As described here and here, we used quantile machine learning models to estimate daily concentrations of particulate matter with an average aerodynamic diameter of up to 2.5 (PM2.5) or 10 (PM10) micrometres, nitrogen dioxide (NO2) and the maximum daily 8-hour average of ozone (O3) at a 0.1° x 0.1° spatial resolution across Europe. The models were trained on ground-monitoring data and multiple spatiotemporal predictors, including satellite retrievals, land-use and meteorological and atmospheric reanalysis variables. These estimates were here considered as a proxy for observations, and used to fit the epidemiological models of air pollution, together with data of 2-meter temperature and relative humidity from the ERA5-Land reanalysis (see next section).

Every day, we obtain gridded (0.1° x 0.1°) surface air pollution forecasts of PM2.5, PM10, NO2 and O3 issued at 00 UTC from CAMS, with data every hour at hourly lead times 0 to 96 (i.e. days 1 to 4).
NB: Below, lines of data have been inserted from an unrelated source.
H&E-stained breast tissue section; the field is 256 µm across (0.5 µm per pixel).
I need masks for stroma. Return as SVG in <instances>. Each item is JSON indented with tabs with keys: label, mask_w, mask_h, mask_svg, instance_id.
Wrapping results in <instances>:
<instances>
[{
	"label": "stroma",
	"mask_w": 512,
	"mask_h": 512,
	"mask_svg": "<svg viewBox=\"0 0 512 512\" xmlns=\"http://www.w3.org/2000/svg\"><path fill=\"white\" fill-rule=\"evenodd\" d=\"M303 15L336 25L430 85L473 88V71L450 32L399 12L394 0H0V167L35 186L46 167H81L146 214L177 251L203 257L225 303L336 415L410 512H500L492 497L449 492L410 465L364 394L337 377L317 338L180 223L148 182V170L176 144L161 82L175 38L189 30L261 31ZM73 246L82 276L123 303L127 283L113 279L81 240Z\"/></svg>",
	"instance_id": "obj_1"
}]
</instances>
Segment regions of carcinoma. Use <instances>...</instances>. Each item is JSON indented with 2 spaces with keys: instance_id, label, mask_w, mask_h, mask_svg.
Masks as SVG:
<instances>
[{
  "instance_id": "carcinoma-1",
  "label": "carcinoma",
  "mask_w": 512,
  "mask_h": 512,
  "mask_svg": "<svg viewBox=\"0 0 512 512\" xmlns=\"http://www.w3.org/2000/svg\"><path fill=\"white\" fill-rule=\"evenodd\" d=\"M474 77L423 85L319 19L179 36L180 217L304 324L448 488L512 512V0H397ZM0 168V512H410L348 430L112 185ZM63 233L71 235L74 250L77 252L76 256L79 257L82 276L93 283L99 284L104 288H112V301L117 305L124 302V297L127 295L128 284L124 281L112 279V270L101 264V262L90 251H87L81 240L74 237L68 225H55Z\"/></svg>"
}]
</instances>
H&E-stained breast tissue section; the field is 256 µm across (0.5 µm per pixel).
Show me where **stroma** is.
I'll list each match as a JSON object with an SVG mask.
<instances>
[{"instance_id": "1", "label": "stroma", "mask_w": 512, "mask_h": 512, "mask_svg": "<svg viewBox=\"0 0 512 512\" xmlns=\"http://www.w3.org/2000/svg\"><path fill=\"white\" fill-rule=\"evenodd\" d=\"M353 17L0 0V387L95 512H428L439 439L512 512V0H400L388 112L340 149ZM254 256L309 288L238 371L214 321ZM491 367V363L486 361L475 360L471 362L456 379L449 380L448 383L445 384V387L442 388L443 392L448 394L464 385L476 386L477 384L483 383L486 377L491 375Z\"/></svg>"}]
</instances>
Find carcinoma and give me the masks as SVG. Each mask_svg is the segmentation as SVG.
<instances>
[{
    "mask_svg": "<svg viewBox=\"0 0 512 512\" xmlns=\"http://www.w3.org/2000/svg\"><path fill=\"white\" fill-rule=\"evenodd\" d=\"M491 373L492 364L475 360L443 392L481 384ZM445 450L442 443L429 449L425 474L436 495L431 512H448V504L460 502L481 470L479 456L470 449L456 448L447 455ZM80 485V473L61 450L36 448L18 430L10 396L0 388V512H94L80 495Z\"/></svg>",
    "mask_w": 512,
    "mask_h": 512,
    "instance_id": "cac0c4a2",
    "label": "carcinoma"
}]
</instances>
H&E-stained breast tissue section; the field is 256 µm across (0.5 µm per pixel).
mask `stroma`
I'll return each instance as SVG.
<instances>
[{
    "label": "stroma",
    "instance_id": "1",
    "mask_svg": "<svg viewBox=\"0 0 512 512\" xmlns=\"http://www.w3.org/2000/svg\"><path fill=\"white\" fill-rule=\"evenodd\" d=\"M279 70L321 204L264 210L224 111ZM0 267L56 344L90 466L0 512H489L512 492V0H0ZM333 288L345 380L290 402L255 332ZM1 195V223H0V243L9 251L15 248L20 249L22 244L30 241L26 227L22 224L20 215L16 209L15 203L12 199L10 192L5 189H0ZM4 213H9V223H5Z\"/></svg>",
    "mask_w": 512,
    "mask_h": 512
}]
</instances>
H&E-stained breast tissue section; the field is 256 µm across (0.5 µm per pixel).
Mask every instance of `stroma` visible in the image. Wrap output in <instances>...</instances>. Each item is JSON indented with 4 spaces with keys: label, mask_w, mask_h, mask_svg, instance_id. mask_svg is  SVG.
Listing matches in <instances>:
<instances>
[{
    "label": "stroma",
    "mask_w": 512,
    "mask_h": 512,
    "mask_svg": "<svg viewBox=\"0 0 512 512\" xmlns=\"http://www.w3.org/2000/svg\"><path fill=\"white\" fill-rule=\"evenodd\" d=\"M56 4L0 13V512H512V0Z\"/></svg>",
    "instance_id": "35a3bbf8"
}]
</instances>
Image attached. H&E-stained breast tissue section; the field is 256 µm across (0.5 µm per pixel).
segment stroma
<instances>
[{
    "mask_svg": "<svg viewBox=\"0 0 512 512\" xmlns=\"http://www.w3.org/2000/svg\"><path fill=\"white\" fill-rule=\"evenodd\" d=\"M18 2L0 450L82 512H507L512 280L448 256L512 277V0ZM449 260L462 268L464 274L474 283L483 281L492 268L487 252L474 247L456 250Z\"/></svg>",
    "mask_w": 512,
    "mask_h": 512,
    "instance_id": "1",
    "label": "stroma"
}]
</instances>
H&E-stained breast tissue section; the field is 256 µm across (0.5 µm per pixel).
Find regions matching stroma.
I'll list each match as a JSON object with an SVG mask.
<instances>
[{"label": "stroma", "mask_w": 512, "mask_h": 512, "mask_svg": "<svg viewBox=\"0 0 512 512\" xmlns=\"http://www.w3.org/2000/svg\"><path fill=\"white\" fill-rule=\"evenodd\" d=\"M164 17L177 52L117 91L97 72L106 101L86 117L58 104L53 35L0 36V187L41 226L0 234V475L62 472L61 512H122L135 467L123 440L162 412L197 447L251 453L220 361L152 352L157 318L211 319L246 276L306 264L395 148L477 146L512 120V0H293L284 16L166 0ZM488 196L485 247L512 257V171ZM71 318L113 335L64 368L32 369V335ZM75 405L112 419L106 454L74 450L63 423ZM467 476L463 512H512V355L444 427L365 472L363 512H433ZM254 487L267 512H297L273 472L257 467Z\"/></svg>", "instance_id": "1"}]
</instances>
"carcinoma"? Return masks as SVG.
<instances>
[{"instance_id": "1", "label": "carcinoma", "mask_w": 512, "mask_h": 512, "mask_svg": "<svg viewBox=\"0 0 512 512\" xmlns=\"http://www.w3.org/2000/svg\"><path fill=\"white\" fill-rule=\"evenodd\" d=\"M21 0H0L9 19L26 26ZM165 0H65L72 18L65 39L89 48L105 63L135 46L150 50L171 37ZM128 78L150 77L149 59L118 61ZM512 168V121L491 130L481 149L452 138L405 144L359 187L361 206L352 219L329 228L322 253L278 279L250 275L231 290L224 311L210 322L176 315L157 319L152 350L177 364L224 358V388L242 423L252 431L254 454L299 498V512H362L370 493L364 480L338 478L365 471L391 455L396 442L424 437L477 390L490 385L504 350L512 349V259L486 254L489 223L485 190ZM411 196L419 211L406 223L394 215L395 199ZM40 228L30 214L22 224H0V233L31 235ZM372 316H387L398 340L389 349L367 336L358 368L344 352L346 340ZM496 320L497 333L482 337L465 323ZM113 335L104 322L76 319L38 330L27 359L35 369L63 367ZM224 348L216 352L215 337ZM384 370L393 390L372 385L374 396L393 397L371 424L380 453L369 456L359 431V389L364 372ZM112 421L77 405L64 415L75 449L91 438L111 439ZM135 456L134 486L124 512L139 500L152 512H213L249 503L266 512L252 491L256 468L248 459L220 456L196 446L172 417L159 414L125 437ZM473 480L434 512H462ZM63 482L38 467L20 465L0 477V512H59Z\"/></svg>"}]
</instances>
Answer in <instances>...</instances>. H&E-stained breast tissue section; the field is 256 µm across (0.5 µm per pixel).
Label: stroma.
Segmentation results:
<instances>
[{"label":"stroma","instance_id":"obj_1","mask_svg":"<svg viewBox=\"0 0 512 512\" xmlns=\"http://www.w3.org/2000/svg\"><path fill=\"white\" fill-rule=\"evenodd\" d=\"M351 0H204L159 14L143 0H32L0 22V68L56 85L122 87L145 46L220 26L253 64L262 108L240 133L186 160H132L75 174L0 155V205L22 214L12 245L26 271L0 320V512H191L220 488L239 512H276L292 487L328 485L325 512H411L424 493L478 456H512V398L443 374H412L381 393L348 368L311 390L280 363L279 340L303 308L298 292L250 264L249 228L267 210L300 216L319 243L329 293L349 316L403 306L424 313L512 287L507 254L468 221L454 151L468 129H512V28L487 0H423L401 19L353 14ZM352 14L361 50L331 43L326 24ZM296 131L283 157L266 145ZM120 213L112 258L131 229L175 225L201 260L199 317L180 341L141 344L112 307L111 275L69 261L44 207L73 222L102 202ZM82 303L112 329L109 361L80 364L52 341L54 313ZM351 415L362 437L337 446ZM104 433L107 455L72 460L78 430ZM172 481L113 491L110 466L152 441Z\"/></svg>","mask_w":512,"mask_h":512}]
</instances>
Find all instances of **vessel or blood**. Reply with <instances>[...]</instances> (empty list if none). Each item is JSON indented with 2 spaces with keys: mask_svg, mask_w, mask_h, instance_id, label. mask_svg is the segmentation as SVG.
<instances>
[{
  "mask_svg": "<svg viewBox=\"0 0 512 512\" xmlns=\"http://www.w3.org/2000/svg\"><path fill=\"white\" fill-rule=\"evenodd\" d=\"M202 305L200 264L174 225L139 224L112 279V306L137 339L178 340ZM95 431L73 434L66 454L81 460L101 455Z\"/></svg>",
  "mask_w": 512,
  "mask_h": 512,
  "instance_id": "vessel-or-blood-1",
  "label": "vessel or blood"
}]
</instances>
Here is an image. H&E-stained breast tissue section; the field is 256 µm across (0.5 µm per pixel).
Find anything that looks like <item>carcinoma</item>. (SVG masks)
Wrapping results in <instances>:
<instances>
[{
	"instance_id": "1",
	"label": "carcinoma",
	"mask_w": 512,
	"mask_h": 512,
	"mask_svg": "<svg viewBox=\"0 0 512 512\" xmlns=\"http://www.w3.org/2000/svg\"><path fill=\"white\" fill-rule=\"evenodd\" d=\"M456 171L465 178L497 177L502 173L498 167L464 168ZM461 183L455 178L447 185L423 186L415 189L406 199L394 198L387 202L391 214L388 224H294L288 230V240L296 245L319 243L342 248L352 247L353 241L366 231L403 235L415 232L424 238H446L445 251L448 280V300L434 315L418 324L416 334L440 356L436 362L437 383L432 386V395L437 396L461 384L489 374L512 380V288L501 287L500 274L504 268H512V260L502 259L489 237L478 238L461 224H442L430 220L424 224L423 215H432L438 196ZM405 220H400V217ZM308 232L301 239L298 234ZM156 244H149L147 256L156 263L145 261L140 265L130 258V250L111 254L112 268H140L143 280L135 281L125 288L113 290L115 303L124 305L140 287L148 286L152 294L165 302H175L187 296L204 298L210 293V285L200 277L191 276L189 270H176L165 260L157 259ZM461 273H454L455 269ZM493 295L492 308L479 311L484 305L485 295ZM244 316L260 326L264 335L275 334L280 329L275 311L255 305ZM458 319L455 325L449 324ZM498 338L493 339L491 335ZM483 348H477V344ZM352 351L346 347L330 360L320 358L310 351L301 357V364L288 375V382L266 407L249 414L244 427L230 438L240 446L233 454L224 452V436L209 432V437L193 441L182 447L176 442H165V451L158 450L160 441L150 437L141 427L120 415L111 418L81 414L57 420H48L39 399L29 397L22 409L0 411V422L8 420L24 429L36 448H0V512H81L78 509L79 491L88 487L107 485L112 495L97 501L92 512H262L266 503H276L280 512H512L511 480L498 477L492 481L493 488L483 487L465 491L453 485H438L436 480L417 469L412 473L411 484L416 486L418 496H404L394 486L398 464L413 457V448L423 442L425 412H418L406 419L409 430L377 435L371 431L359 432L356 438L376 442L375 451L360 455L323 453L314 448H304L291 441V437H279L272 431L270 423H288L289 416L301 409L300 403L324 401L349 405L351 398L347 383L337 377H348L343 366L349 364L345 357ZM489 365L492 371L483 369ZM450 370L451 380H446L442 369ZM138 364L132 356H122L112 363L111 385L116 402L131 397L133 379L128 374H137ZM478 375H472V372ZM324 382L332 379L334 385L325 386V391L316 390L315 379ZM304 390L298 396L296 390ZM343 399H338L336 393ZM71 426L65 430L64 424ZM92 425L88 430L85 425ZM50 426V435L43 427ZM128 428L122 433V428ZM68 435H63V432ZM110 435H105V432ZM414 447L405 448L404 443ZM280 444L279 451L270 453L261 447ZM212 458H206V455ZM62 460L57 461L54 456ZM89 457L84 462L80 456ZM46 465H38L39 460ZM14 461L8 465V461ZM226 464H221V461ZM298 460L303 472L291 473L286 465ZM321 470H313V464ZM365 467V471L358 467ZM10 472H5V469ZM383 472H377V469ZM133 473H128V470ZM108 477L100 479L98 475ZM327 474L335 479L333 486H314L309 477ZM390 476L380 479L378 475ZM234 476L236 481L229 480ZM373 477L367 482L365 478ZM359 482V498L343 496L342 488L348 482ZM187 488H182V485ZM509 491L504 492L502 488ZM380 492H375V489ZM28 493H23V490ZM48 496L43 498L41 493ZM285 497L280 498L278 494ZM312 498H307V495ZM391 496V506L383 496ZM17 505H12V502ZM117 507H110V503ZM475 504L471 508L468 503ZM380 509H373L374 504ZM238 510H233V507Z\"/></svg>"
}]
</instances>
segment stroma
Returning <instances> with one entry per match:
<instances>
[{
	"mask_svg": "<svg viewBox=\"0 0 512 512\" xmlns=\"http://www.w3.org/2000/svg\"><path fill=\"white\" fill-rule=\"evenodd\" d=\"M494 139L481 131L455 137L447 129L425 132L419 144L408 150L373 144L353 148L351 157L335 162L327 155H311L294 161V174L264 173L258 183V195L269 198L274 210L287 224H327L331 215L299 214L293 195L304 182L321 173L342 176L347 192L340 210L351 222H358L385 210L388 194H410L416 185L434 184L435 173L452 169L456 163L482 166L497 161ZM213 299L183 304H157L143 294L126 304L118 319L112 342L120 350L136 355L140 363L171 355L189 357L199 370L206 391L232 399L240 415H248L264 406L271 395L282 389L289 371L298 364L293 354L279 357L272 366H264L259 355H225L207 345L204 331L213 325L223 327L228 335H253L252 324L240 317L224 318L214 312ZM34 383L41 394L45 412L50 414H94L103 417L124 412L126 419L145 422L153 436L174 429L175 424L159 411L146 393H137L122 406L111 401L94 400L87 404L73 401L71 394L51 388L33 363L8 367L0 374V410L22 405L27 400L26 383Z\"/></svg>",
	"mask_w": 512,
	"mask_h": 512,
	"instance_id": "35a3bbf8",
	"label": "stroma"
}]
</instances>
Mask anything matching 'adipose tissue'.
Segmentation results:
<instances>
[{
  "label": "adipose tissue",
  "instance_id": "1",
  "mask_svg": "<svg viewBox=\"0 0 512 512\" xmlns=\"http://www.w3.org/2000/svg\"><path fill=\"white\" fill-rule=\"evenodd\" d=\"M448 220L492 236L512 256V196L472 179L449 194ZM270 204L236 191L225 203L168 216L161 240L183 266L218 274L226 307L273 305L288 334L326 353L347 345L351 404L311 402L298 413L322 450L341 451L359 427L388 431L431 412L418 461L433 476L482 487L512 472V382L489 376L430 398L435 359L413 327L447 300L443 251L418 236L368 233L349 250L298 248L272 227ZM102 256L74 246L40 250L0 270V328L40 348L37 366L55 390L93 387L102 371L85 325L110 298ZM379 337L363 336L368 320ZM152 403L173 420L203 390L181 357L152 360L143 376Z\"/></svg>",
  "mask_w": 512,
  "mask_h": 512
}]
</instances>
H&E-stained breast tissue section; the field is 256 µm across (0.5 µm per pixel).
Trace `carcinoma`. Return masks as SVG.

We use the median value of the available 11-member ensemble, here considered as the most reliable and stable forecasts.

We compute the daily regional air pollution observations and forecasts by weighting gridded temperatures with gridded population data for year 2018 from GISCO.


We used a time-series quasi-Poisson regression model in each region to derive estimates of region-specific air pollution-lag-mortality risks with data from the period 2003-2019. The equation is as follows

$$ log(E(mort)) = intercept + S(\textit{time, 8 df per year} ) + S(\textit{temperature, lags 0-3 days, 6 df}) + $$ $$ S(\textit{relative humidity, lag 0 days, 3 df}) + dow + cb(\textit{air pollutant}), $$

where \(mort\) denotes the daily time series of mortality counts; \(E\) corresponds to its expected value; \(S\) is a natural cubic spline; \(dow\) corresponds to a categorical variable to control for the day of the week; and \(cb\) is the cross-basis function produced by a distributed lag non-linear model combining the exposure-response and lag-response associations. The exposure-response association was modelled with a linear term, and the lag-response association with integer values, ranging from lag 0 to a maximum lag of 2 days for PM2.5, PM10 and NO2, and 3 days for O3. The model was controlled for a natural cubic spline of time with 8 degrees of freedom per year to adjust for the seasonal and longer-term trends, a natural cubic spline of temperature averaged over lags 0-3 days with 6 degrees of freedom, and a natural cubic spline of relative humidity at lag 0 with 3 degrees of freedom. We then performed a multivariate multilevel meta-analysis, modelling dependencies of regions within countries through structured random effects, and including the following location-specific meta-predictors: (i) average and (ii) interquartile range of the corresponding air pollutant, (iii) temperature average, (iv) relative humidity average, (v) rate of elderly residents (65 years or older) and (vi) natural logarithm of gross domestic product per capita. The fitted meta-analytical model was used to derive the best linear unbiased predictions of the cumulative air pollution-mortality association in each region.

Every day, we transform the air pollution observations and forecasts into air pollution related mortality (APRM) estimates and predictions, respectively. APRM represents the fraction of deaths attributable to air pollution, calculated as

$$ APRM(d) = 1-\frac{1}{RR(AP(d))}, $$

where \(RR(AP(d))\) is the relative risk at air pollution concentration \(AP(d)\) of a given observed or forecast date \(d\). The relative risk is computed from the respective regional cumulative air pollution-mortality association, centred by subtracting a reference level of 0 µg/m3 for PM2.5, PM10 and NO2, and 70 µg/m3 for O3. We created five warning categories, for air pollution related mortality values smaller than 1% (“none”), between 1% and 2% (“low”), between 2% and 3% (“moderate”), between 3% and 4% (“high”) and higher than 4% (“extreme”).